IEX shares fell 7.6% to hit an intraday low of ₹125.35 on the BSE, while its market capitalisation dropped to ₹11,341 crore.

Shares of Indian Energy Exchange (IEX) declined by as much as 8% on Monday amid reports that the Central Electricity Regulatory Commission (CERC) has proposed a “market coupling” framework to streamline electricity price discovery across power exchanges in India.
Weighed down by the development, IEX shares fell 7.6% to hit an intraday low of ₹125.35 on the BSE amid strong volumes, with nearly 9 lakh shares changing hands compared to a two-week average of 4.17 lakh shares. At the time of reporting, the stock was trading at ₹126.20, down 6.97%, with a market capitalisation of about ₹11,341 crore.
The shares of IEX had touched a 52-week high of ₹215.40 on June 9, 2025, and a 52-week low of ₹114.50 on March 30, 2026. It is up about 5% in the past month, but down by over 5% year-to-date, nearly 9% over six months, and more than 33% over the past year.
Meanwhile, the exchange has also sought clarification from the regulator regarding the proposed framework.
According to Balaji Rao Mudili, Research Analyst at Bonanza, the CERC draft proposes that Grid-India will act as the market coupling operator, aggregating bids from all power exchanges and discovering a single uniform market clearing price.
Currently, exchanges such as IEX independently discover prices based on demand-supply bids. Under the proposed system, exchanges will continue to collect bids, but pricing authority will shift away from them.
“The exchanges however will continue to collect bids but will no longer set prices. IEX holds roughly 84% market share in the power exchange segment, so its discovered price was effectively the national benchmark which was also the major competitive advantage which it had,” he explained.
The change directly impacts IEX’s core positioning as the company currently holds around 84% market share in the power exchange segment, making its price discovery the de facto national benchmark—one of its key competitive advantages.
Besides, IEX would transition from a price-discovery exchange to a bid-collection platform, weakening its structural moat. This could also allow smaller players such as PXIL and HPX to gain volumes without building liquidity depth, potentially slowing IEX’s market share growth.
“Following the new norms, smaller players like PXIL and HPX can attract volumes without having to build their own liquidity, which for IEX means slower volume growth as it is no more the price decider.

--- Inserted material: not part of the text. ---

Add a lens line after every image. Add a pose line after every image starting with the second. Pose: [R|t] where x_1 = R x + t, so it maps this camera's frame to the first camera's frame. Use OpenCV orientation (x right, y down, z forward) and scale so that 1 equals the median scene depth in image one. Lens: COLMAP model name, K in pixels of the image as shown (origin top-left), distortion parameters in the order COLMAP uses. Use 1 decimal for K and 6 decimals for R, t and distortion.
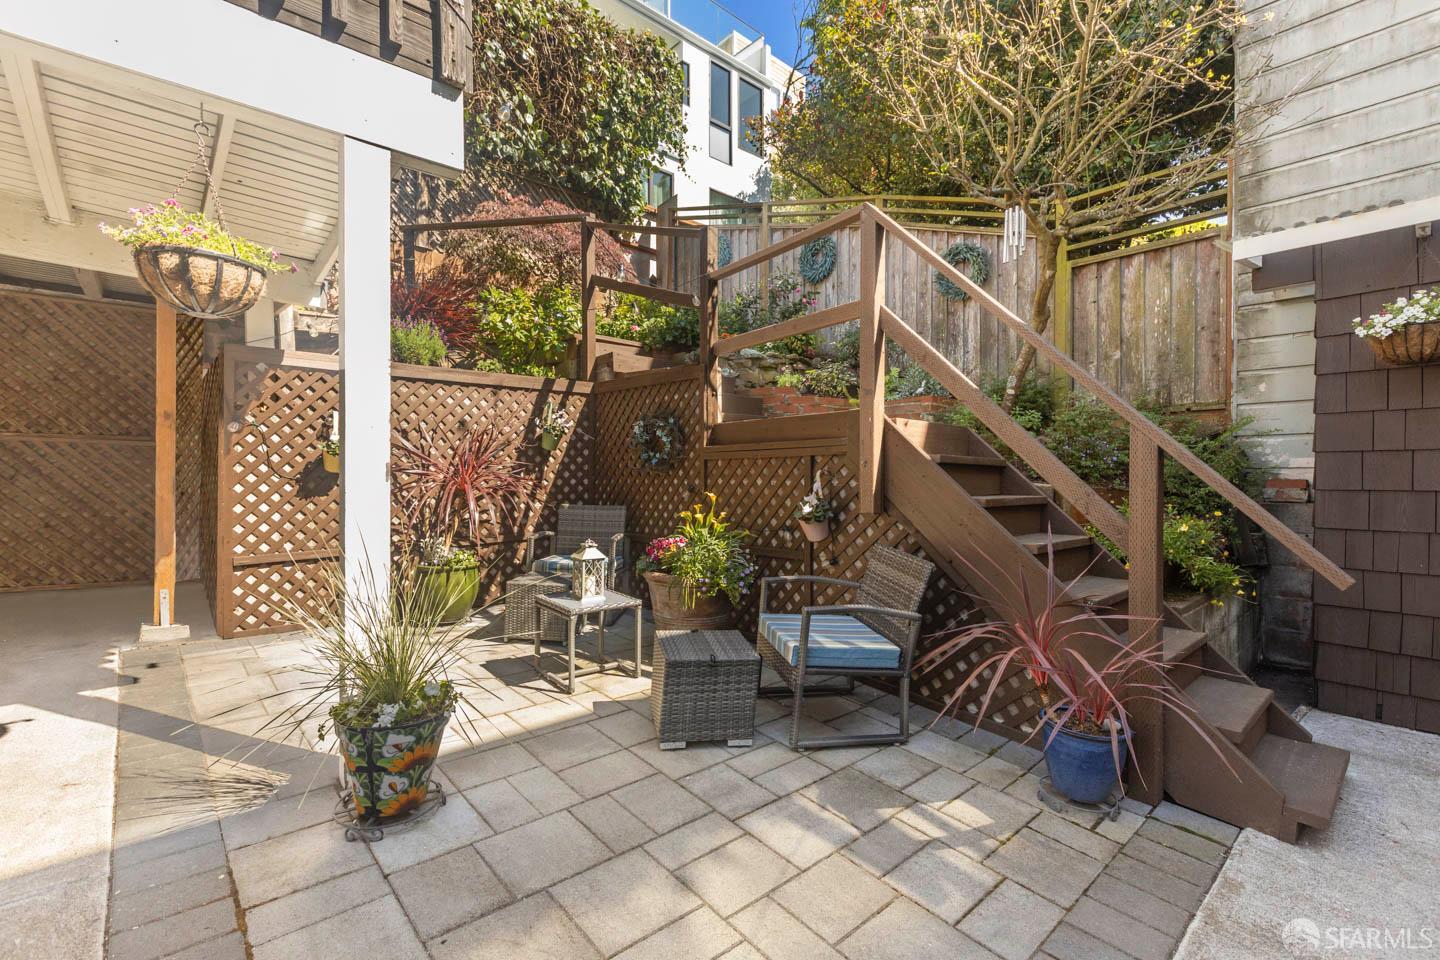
lens RADIAL K [[615.5, 0, 715.5], [0, 615.5, 477.2], [0, 0, 1]] dist [-0.000914, -0.000736]
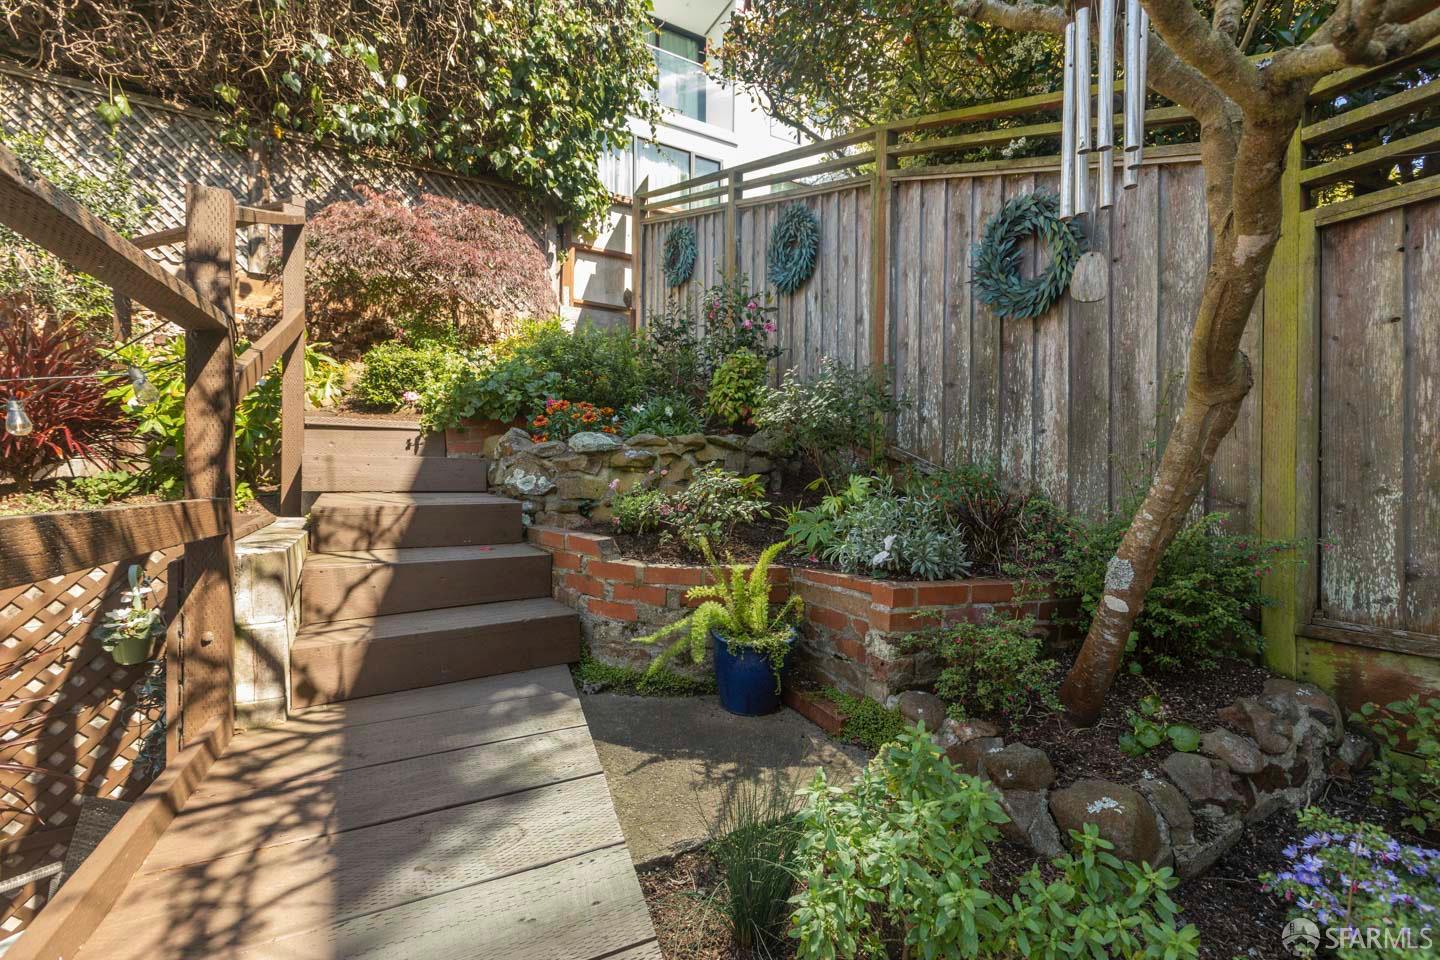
lens RADIAL K [[615.5, 0, 725.4], [0, 615.5, 480.2], [0, 0, 1]] dist [-0.000914, -0.000736]
pose [[0.979246, 0.002952, -0.202655, 0.261766], [-0.002627, 0.999995, 0.001870, -0.161382], [0.202659, -0.001299, 0.979248, 0.484052]]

IEX makes about 78% of its revenue from per unit transaction fees so any market share loss impacts the top line directly,” the analyst said.
He further said that there are two modes of trading on power exchanges—the real time market (RTM) and the day ahead market (DAM). Market coupling would first be implemented in the Day-Ahead Market (DAM) segment, which is IEX’s largest revenue contributor. This raises concerns over near-term earnings visibility. Around 78% of IEX’s revenue comes from transaction fees, making its earnings highly sensitive to traded volumes and market share.
“IEX trades at a P/E of around 24, a premium built on its dominance. If that dominance fades, multiples could compress. India’s power market is expanding and even with a smaller slice of the pie, IEX could grow if the pie itself expands fast enough. But the monopoly like franchise narrative is effectively over and the market is still in the middle of repricing what IEX is worth without that moat,” he said.